Last week’s piece about the expansion of rock and pop tours in the 1960s brought a response from former Blackpool based singer-comedian Bobby Bennett.
I’d written that Bobby was in the show, which was headed by Joe Brown, whose current tour came to the Grand Theatre last month.
Bobby, who I first interviewed in 1960 when he was a rising juvenile star, points out he only played the last three weeks in that 1964 South Pier show.
“Johnny Kidd and the Pirates had left and the promoter, Larry Parnes, booked me as a replacement,” he writes.
“I had just won on Hughie Green’s Opportunity Knocks and Larry thought I might have some local pull.”
Bobby says he gained two things from the show. It was directed by Ross Taylor, who had written the words and music for the opening number, simply called An Opening Song.
“Ross gave me the arrangement and I used it as my opener for years,” writes Bobby.
“In the show was Al Paige, a nice comic. He was very helpful to me and I might have nicked a couple of his gags.”
Bobby remembers a great camaraderie among showbiz people in the 1964 season.
There was a 10-pin bowling league among the theatres at the new Savoy Bowl.
(The bowling league was active in later seasons).
Arriving late in the 1964 season, the South Pier team was steady and Bobby joined a team with the three Kaye Sisters (pictured), who were in the Winter Gardens Pavilion summer show.
Bobby writes: “I’m still working at South Coast venues.
“It’s my 63rd year as a professional entertainer, having started at the age of 10 with Roy Castle at Cleveleys. I got £1 for two nights a week.
“It was illegal, working without the education authority’s approval, but we got away with it.”
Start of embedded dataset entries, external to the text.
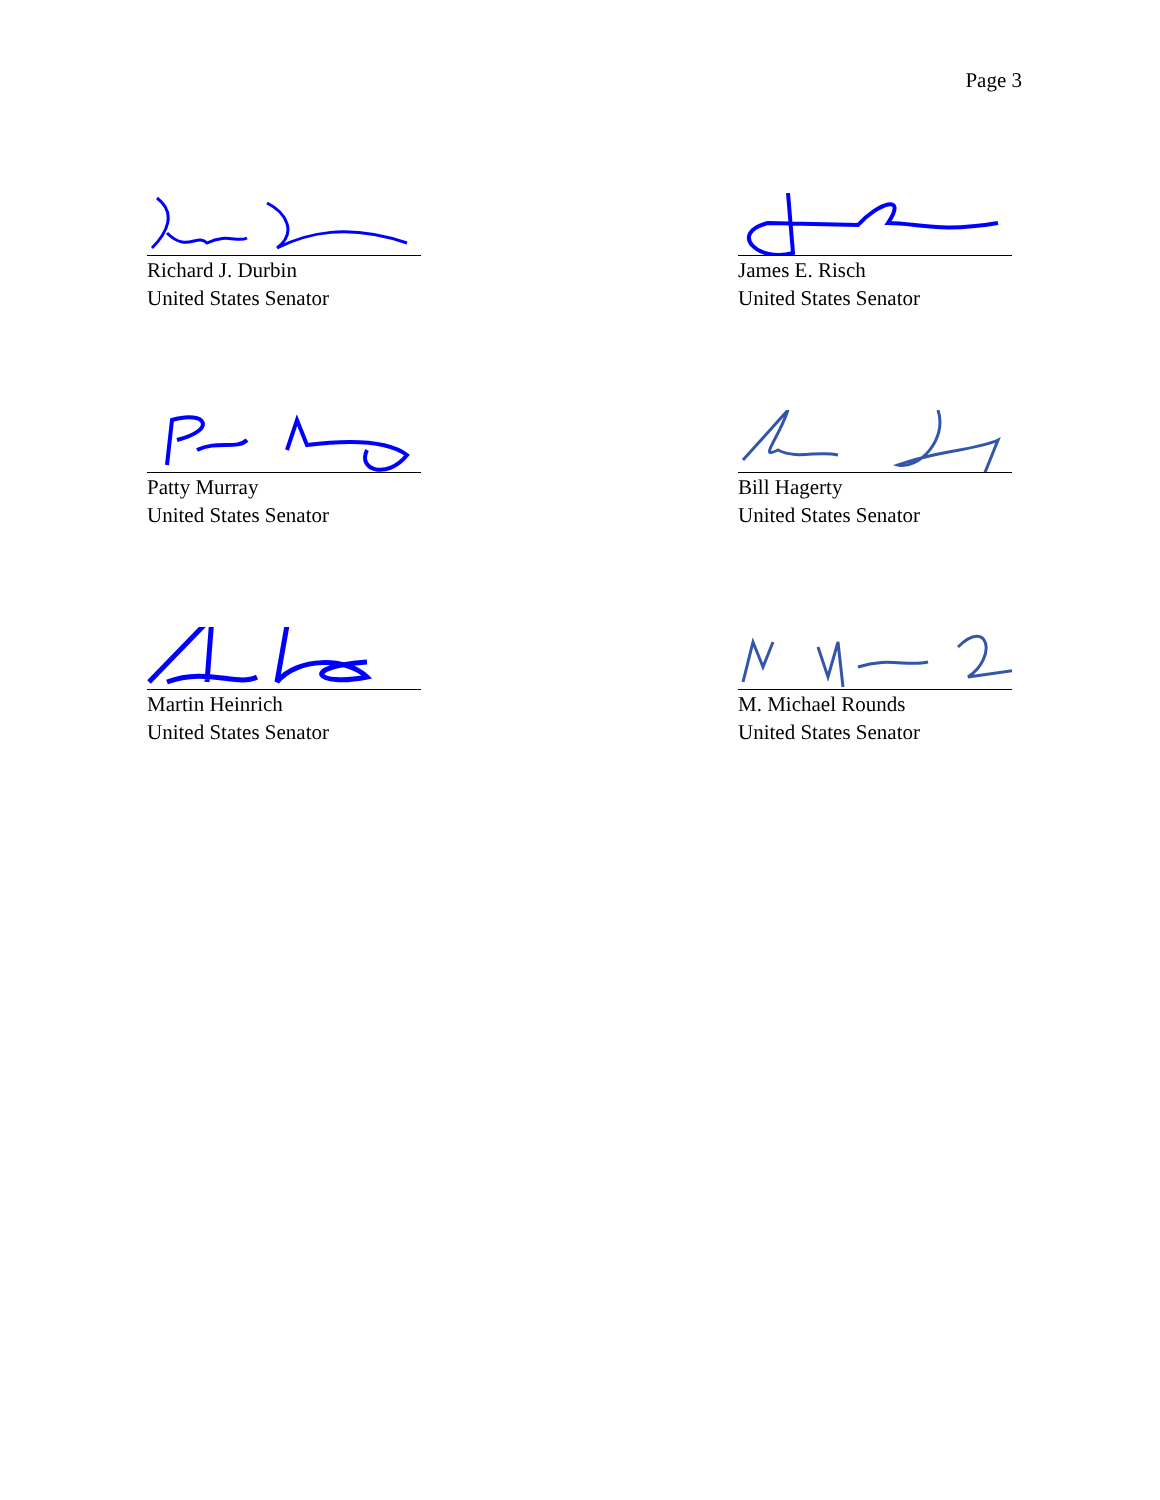Page 3
Richard J. Durbin
United States Senator
James E. Risch
United States Senator
Patty Murray
United States Senator
Bill Hagerty
United States Senator
Martin Heinrich
United States Senator
M. Michael Rounds
United States Senator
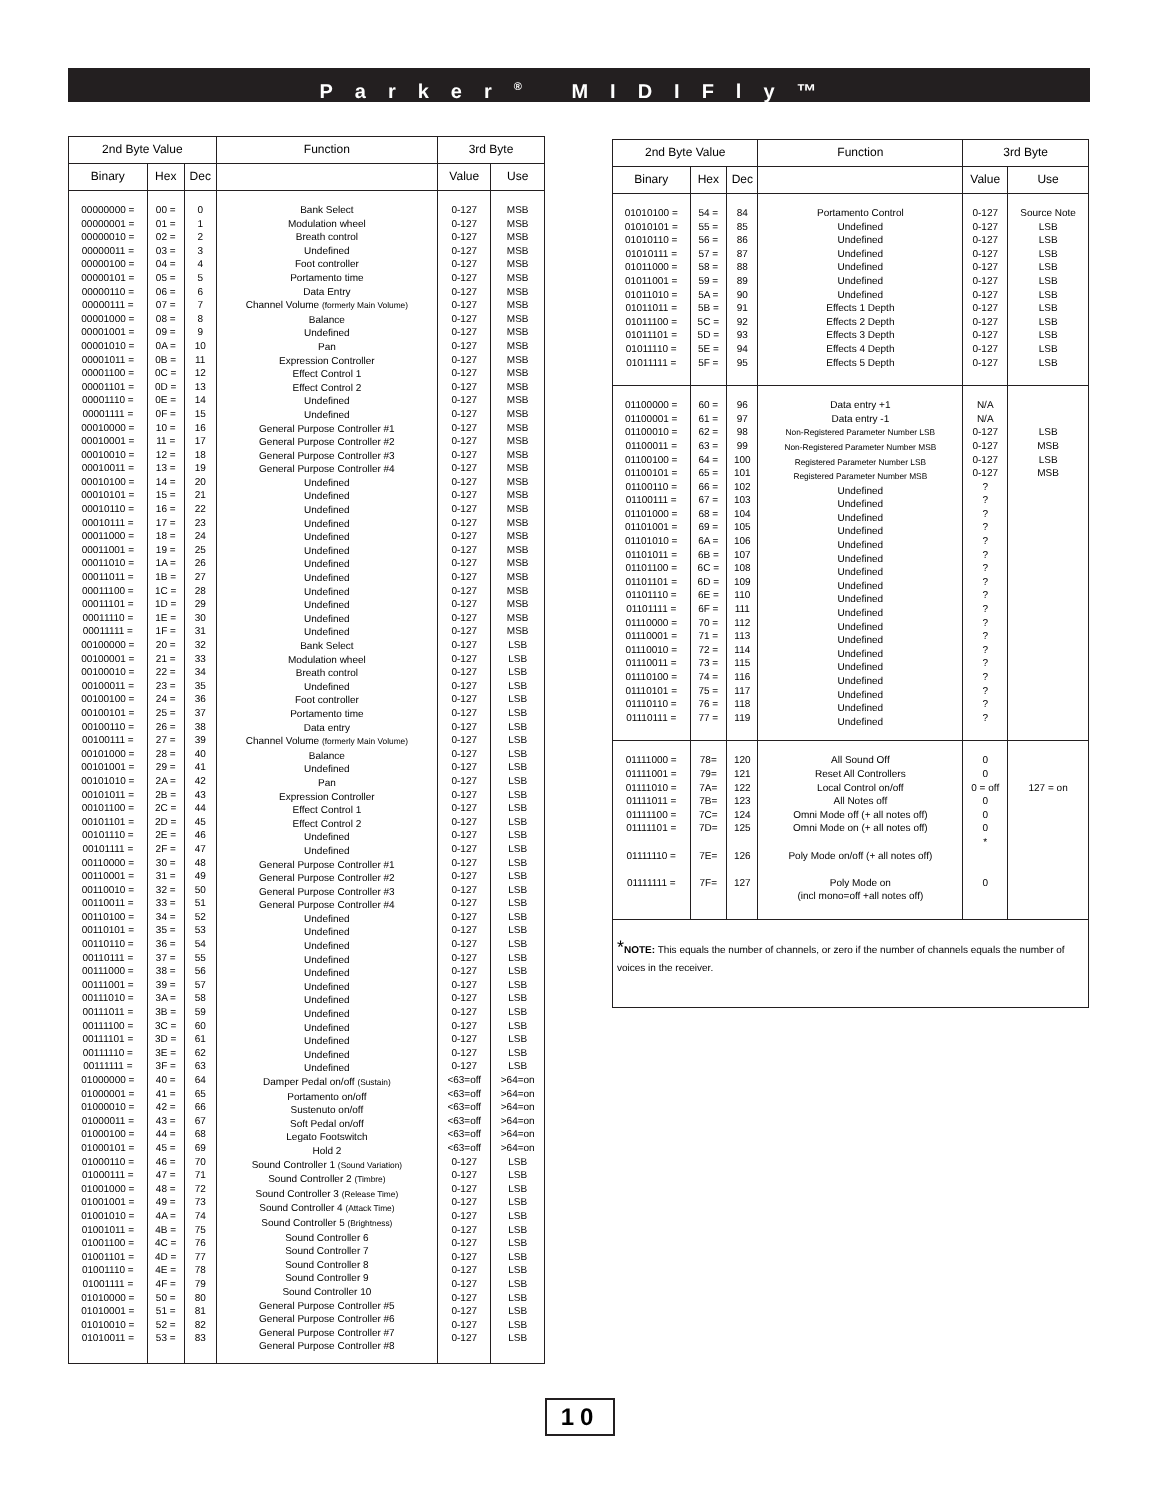Parker<sup>®</sup> MIDIFly™
| 2nd Byte Value | | | Function | 3rd Byte | |
| --- | --- | --- | --- | --- | --- |
| Binary | Hex | Dec | | Value | Use |
| 00000000 = 00000001 = 00000010 = 00000011 = 00000100 = 00000101 = 00000110 = 00000111 = 00001000 = 00001001 = 00001010 = 00001011 = 00001100 = 00001101 = 00001110 = 00001111 = 00010000 = 00010001 = 00010010 = 00010011 = 00010100 = 00010101 = 00010110 = 00010111 = 00011000 = 00011001 = 00011010 = 00011011 = 00011100 = 00011101 = 00011110 = 00011111 = 00100000 = 00100001 = 00100010 = 00100011 = 00100100 = 00100101 = 00100110 = 00100111 = 00101000 = 00101001 = 00101010 = 00101011 = 00101100 = 00101101 = 00101110 = 00101111 = 00110000 = 00110001 = 00110010 = 00110011 = 00110100 = 00110101 = 00110110 = 00110111 = 00111000 = 00111001 = 00111010 = 00111011 = 00111100 = 00111101 = 00111110 = 00111111 = 01000000 = 01000001 = 01000010 = 01000011 = 01000100 = 01000101 = 01000110 = 01000111 = 01001000 = 01001001 = 01001010 = 01001011 = 01001100 = 01001101 = 01001110 = 01001111 = 01010000 = 01010001 = 01010010 = 01010011 = | 00 = 01 = 02 = 03 = 04 = 05 = 06 = 07 = 08 = 09 = 0A = 0B = 0C = 0D = 0E = 0F = 10 = 11 = 12 = 13 = 14 = 15 = 16 = 17 = 18 = 19 = 1A = 1B = 1C = 1D = 1E = 1F = 20 = 21 = 22 = 23 = 24 = 25 = 26 = 27 = 28 = 29 = 2A = 2B = 2C = 2D = 2E = 2F = 30 = 31 = 32 = 33 = 34 = 35 = 36 = 37 = 38 = 39 = 3A = 3B = 3C = 3D = 3E = 3F = 40 = 41 = 42 = 43 = 44 = 45 = 46 = 47 = 48 = 49 = 4A = 4B = 4C = 4D = 4E = 4F = 50 = 51 = 52 = 53 = | 0 1 2 3 4 5 6 7 8 9 10 11 12 13 14 15 16 17 18 19 20 21 22 23 24 25 26 27 28 29 30 31 32 33 34 35 36 37 38 39 40 41 42 43 44 45 46 47 48 49 50 51 52 53 54 55 56 57 58 59 60 61 62 63 64 65 66 67 68 69 70 71 72 73 74 75 76 77 78 79 80 81 82 83 | Bank Select Modulation wheel Breath control Undefined Foot controller Portamento time Data Entry Channel Volume (formerly Main Volume) Balance Undefined Pan Expression Controller Effect Control 1 Effect Control 2 Undefined Undefined General Purpose Controller #1 General Purpose Controller #2 General Purpose Controller #3 General Purpose Controller #4 Undefined Undefined Undefined Undefined Undefined Undefined Undefined Undefined Undefined Undefined Undefined Undefined Bank Select Modulation wheel Breath control Undefined Foot controller Portamento time Data entry Channel Volume (formerly Main Volume) Balance Undefined Pan Expression Controller Effect Control 1 Effect Control 2 Undefined Undefined General Purpose Controller #1 General Purpose Controller #2 General Purpose Controller #3 General Purpose Controller #4 Undefined Undefined Undefined Undefined Undefined Undefined Undefined Undefined Undefined Undefined Undefined Undefined Damper Pedal on/off (Sustain) Portamento on/off Sustenuto on/off Soft Pedal on/off Legato Footswitch Hold 2 Sound Controller 1 (Sound Variation) Sound Controller 2 (Timbre) Sound Controller 3 (Release Time) Sound Controller 4 (Attack Time) Sound Controller 5 (Brightness) Sound Controller 6 Sound Controller 7 Sound Controller 8 Sound Controller 9 Sound Controller 10 General Purpose Controller #5 General Purpose Controller #6 General Purpose Controller #7 General Purpose Controller #8 | 0-127 0-127 0-127 0-127 0-127 0-127 0-127 0-127 0-127 0-127 0-127 0-127 0-127 0-127 0-127 0-127 0-127 0-127 0-127 0-127 0-127 0-127 0-127 0-127 0-127 0-127 0-127 0-127 0-127 0-127 0-127 0-127 0-127 0-127 0-127 0-127 0-127 0-127 0-127 0-127 0-127 0-127 0-127 0-127 0-127 0-127 0-127 0-127 0-127 0-127 0-127 0-127 0-127 0-127 0-127 0-127 0-127 0-127 0-127 0-127 0-127 0-127 0-127 0-127 <63=off <63=off <63=off <63=off <63=off <63=off 0-127 0-127 0-127 0-127 0-127 0-127 0-127 0-127 0-127 0-127 0-127 0-127 0-127 0-127 | MSB MSB MSB MSB MSB MSB MSB MSB MSB MSB MSB MSB MSB MSB MSB MSB MSB MSB MSB MSB MSB MSB MSB MSB MSB MSB MSB MSB MSB MSB MSB MSB LSB LSB LSB LSB LSB LSB LSB LSB LSB LSB LSB LSB LSB LSB LSB LSB LSB LSB LSB LSB LSB LSB LSB LSB LSB LSB LSB LSB LSB LSB LSB LSB >64=on >64=on >64=on >64=on >64=on >64=on LSB LSB LSB LSB LSB LSB LSB LSB LSB LSB LSB LSB LSB LSB |
| 2nd Byte Value | | | Function | 3rd Byte | |
| --- | --- | --- | --- | --- | --- |
| Binary | Hex | Dec | | Value | Use |
| 01010100 = 01010101 = 01010110 = 01010111 = 01011000 = 01011001 = 01011010 = 01011011 = 01011100 = 01011101 = 01011110 = 01011111 = | 54 = 55 = 56 = 57 = 58 = 59 = 5A = 5B = 5C = 5D = 5E = 5F = | 84 85 86 87 88 89 90 91 92 93 94 95 | Portamento Control Undefined Undefined Undefined Undefined Undefined Undefined Effects 1 Depth Effects 2 Depth Effects 3 Depth Effects 4 Depth Effects 5 Depth | 0-127 0-127 0-127 0-127 0-127 0-127 0-127 0-127 0-127 0-127 0-127 0-127 | Source Note LSB LSB LSB LSB LSB LSB LSB LSB LSB LSB LSB |
| 01100000 = 01100001 = 01100010 = 01100011 = 01100100 = 01100101 = 01100110 = 01100111 = 01101000 = 01101001 = 01101010 = 01101011 = 01101100 = 01101101 = 01101110 = 01101111 = 01110000 = 01110001 = 01110010 = 01110011 = 01110100 = 01110101 = 01110110 = 01110111 = | 60 = 61 = 62 = 63 = 64 = 65 = 66 = 67 = 68 = 69 = 6A = 6B = 6C = 6D = 6E = 6F = 70 = 71 = 72 = 73 = 74 = 75 = 76 = 77 = | 96 97 98 99 100 101 102 103 104 105 106 107 108 109 110 111 112 113 114 115 116 117 118 119 | Data entry +1 Data entry -1 Non-Registered Parameter Number LSB Non-Registered Parameter Number MSB Registered Parameter Number LSB Registered Parameter Number MSB Undefined Undefined Undefined Undefined Undefined Undefined Undefined Undefined Undefined Undefined Undefined Undefined Undefined Undefined Undefined Undefined Undefined Undefined | N/A N/A 0-127 0-127 0-127 0-127 ? ? ? ? ? ? ? ? ? ? ? ? ? ? ? ? ? ? | LSB MSB LSB MSB |
| 01111000 = 01111001 = 01111010 = 01111011 = 01111100 = 01111101 = 01111110 = 01111111 = | 78= 79= 7A= 7B= 7C= 7D= 7E= 7F= | 120 121 122 123 124 125 126 127 | All Sound Off Reset All Controllers Local Control on/off All Notes off Omni Mode off (+ all notes off) Omni Mode on (+ all notes off) Poly Mode on/off (+ all notes off) Poly Mode on (incl mono=off +all notes off) | 0 0 0 = off 0 0 0 * 0 | 127 = on |
| * NOTE: This equals the number of channels, or zero if the number of channels equals the number of voices in the receiver. | | | | | |
10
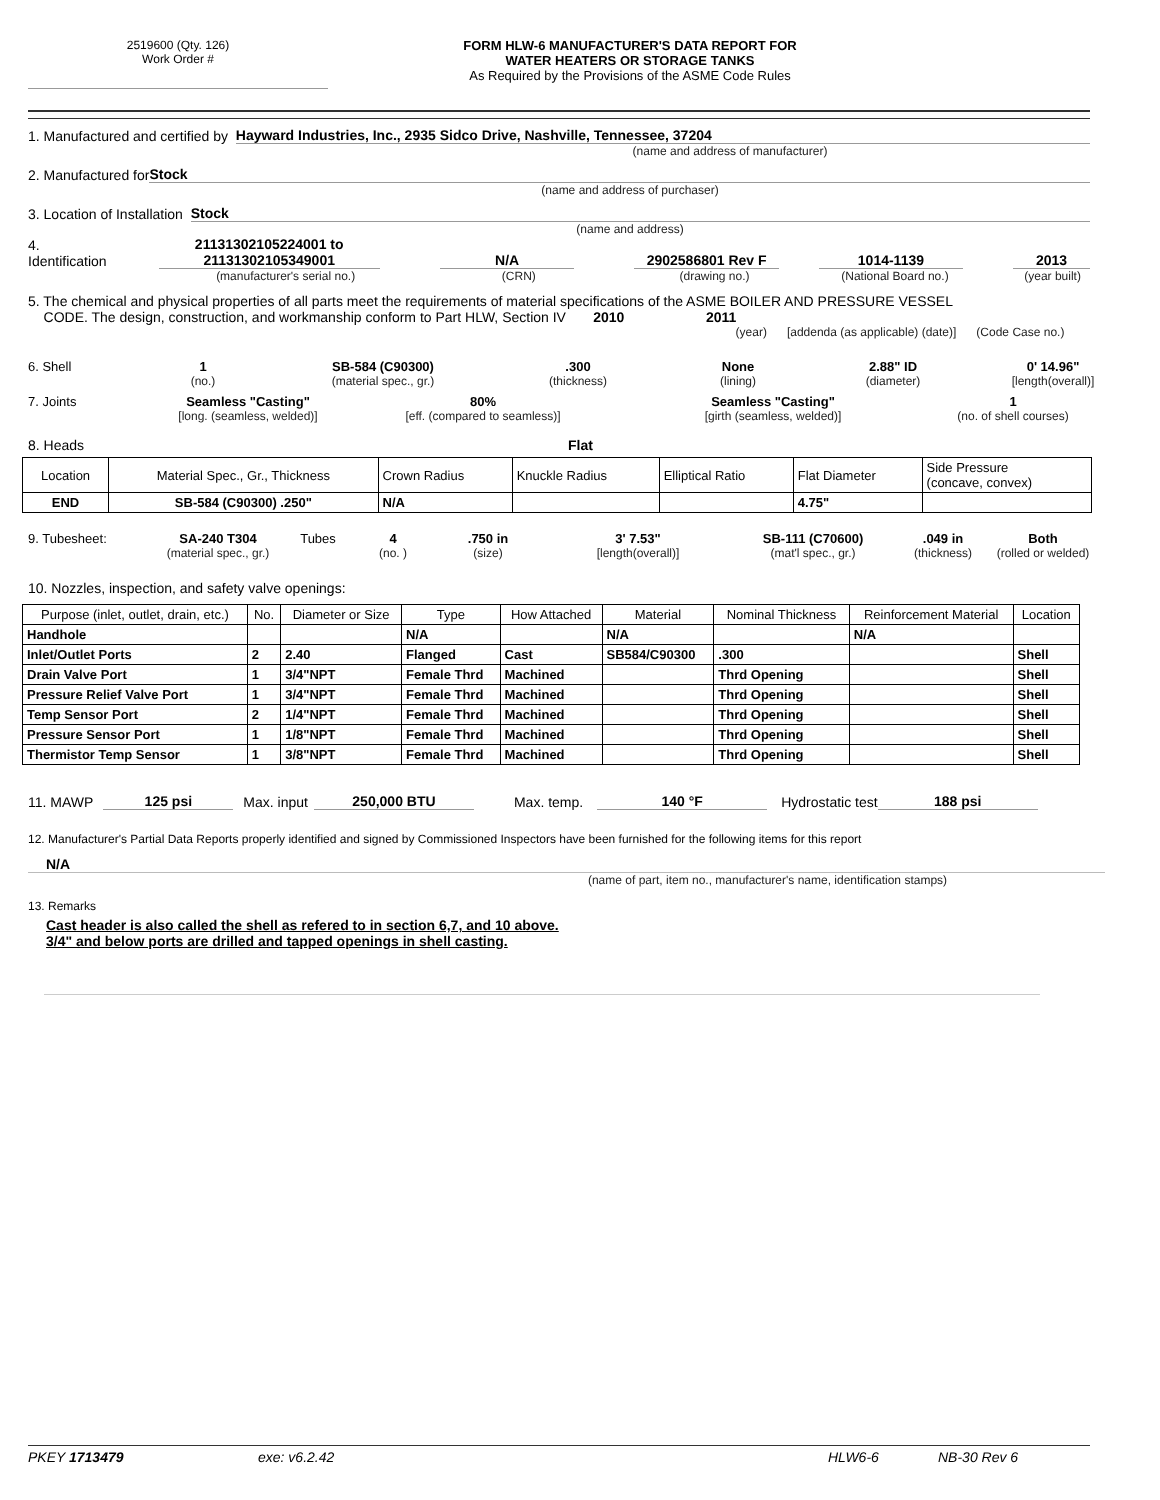2519600 (Qty. 126)
Work Order #
FORM HLW-6 MANUFACTURER'S DATA REPORT FOR
WATER HEATERS OR STORAGE TANKS
As Required by the Provisions of the ASME Code Rules
1. Manufactured and certified by Hayward Industries, Inc., 2935 Sidco Drive, Nashville, Tennessee, 37204
(name and address of manufacturer)
2. Manufactured for Stock
(name and address of purchaser)
3. Location of Installation Stock
(name and address)
4. Identification 21131302105224001 to
21131302105349001 N/A 2902586801 Rev F 1014-1139 2013
(manufacturer's serial no.) (CRN) (drawing no.) (National Board no.) (year built)
5. The chemical and physical properties of all parts meet the requirements of material specifications of the ASME BOILER AND PRESSURE VESSEL
CODE. The design, construction, and workmanship conform to Part HLW, Section IV 2010 2011
(year) [addenda (as applicable) (date)] (Code Case no.)
6. Shell 1 SB-584 (C90300).300 None 2.88" ID 0' 14.96" (no.) (material spec., gr.) (thickness) (lining) (diameter) [length(overall)]
7. Joints Seamless "Casting" 80% Seamless "Casting" 1 [long. (seamless, welded)] [eff. (compared to seamless)] [girth (seamless, welded)] (no. of shell courses)
8. Heads Flat
| Location | Material Spec., Gr., Thickness | Crown Radius | Knuckle Radius | Elliptical Ratio | Flat Diameter | Side Pressure (concave, convex) |
| END | SB-584 (C90300) .250" | N/A | | | 4.75" | |
9. Tubesheet: SA-240 T304 Tubes 4.750 in 3' 7.53" SB-111 (C70600).049 in Both (material spec., gr.) (no. ) (size) [length(overall)] (mat'l spec., gr.) (thickness) (rolled or welded)
10. Nozzles, inspection, and safety valve openings:
| Purpose (inlet, outlet, drain, etc.) | No. | Diameter or Size | Type | How Attached | Material | Nominal Thickness | Reinforcement Material | Location |
| --- | --- | --- | --- | --- | --- | --- | --- | --- |
| Handhole | | | N/A | | N/A | | N/A | |
| Inlet/Outlet Ports | 2 | 2.40 | Flanged | Cast | SB584/C90300 | .300 | | Shell |
| Drain Valve Port | 1 | 3/4"NPT | Female Thrd | Machined | | Thrd Opening | | Shell |
| Pressure Relief Valve Port | 1 | 3/4"NPT | Female Thrd | Machined | | Thrd Opening | | Shell |
| Temp Sensor Port | 2 | 1/4"NPT | Female Thrd | Machined | | Thrd Opening | | Shell |
| Pressure Sensor Port | 1 | 1/8"NPT | Female Thrd | Machined | | Thrd Opening | | Shell |
| Thermistor Temp Sensor | 1 | 3/8"NPT | Female Thrd | Machined | | Thrd Opening | | Shell |
11. MAWP 125 psi Max. input 250,000 BTU Max. temp. 140 °F Hydrostatic test 188 psi
12. Manufacturer's Partial Data Reports properly identified and signed by Commissioned Inspectors have been furnished for the following items for this report
N/A
(name of part, item no., manufacturer's name, identification stamps)
13. Remarks
Cast header is also called the shell as refered to in section 6,7, and 10 above.
3/4" and below ports are drilled and tapped openings in shell casting.
PKEY 1713479 exe: v6.2.42 HLW6-6 NB-30 Rev 6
This page often looks back on the 1960s music scene, but hi-tech moves in the music industry are giving a new meaning to the term Memory Lane.
A Sunday paper recently had a wonderful headline on the latest development – Only the Ghostly!
Yes, Roy Orbison – ‘The Big O’ – who died in 1988, will play 11 arena venues in April in holographic form, accompanied live by the Royal Philharmonic Concert Orchestra.
The tour is called In Dreams – The Hologram Tour, and includes many of his other great hits, including Only the Lonely and Pretty Woman.
Will any fans who saw one of Roy’s Blackpool concerts be seeing the show?
During his career Roy made seven visits to Blackpool.
He was on touring bills that came to the Dickson Road Odeon on April 11, 1966 and March 27, 1967 (Easter Sundays).
He topped a bill at the ABC Theatre on Sunday, August 4, 1968, and in the next two years he was there for each of the three-night Spring Bank Holiday weekends.
He sang the second half of shows that included British artists.
Roy’s later Blackpool shows were at the ABC on Sunday, September 3, 1972, and Easter Monday, 1980.